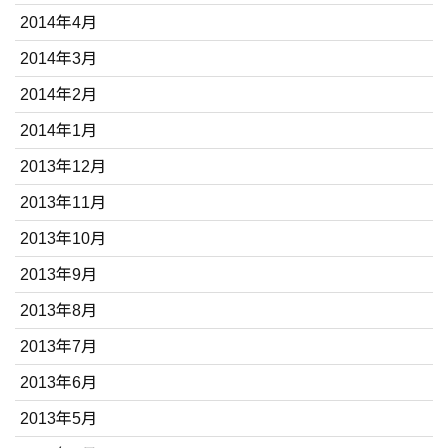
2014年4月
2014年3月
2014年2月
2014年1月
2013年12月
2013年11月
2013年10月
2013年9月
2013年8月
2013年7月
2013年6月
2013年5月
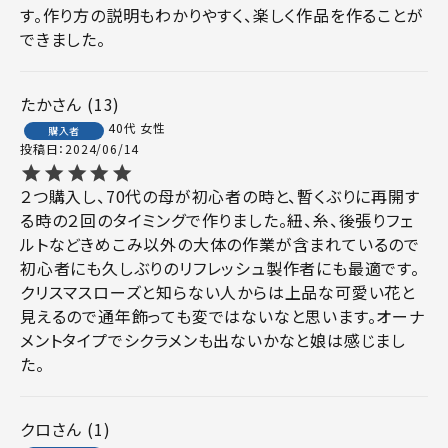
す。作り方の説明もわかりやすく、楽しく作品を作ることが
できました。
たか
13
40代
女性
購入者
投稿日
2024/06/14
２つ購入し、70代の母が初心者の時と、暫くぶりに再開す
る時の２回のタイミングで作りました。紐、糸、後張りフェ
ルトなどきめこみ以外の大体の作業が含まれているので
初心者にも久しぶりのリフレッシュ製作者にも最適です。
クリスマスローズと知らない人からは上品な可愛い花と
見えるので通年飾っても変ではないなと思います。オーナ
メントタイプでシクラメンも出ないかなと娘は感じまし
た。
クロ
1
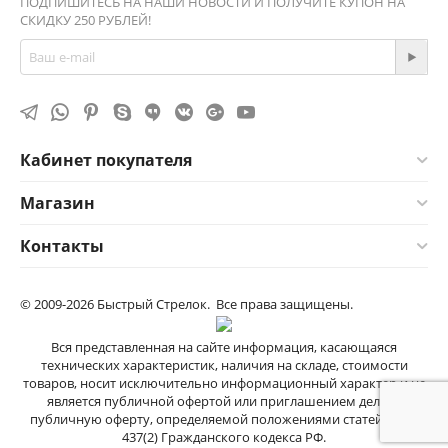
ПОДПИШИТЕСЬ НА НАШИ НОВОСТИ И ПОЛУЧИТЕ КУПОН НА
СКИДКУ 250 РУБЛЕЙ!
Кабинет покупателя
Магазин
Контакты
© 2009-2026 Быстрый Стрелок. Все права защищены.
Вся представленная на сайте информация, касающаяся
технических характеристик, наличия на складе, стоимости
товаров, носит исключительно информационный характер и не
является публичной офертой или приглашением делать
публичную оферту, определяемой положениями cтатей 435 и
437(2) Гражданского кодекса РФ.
━━━━
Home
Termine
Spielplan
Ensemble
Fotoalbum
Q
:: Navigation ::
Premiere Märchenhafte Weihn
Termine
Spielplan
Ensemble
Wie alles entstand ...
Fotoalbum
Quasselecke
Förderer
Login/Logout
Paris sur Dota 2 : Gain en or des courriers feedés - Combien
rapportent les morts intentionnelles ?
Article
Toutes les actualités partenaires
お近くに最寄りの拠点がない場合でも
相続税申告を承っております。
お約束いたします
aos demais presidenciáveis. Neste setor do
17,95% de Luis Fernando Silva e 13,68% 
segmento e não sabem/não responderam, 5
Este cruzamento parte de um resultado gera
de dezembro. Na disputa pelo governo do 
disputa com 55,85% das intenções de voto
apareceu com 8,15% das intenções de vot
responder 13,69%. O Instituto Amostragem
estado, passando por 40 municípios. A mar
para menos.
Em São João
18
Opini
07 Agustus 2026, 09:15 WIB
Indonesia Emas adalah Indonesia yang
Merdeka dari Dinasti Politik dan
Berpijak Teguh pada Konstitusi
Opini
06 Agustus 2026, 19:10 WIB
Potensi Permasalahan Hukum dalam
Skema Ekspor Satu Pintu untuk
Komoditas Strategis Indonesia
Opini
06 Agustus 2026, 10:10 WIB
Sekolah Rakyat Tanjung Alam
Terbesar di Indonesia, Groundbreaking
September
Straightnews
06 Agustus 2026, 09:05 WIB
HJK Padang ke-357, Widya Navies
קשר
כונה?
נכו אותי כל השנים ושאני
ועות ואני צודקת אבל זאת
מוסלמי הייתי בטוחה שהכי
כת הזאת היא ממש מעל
━━━━
*Activity*.
State how many lines in the rows above contain the string "intenções". Reply with the number alone.

*Written solution*.
2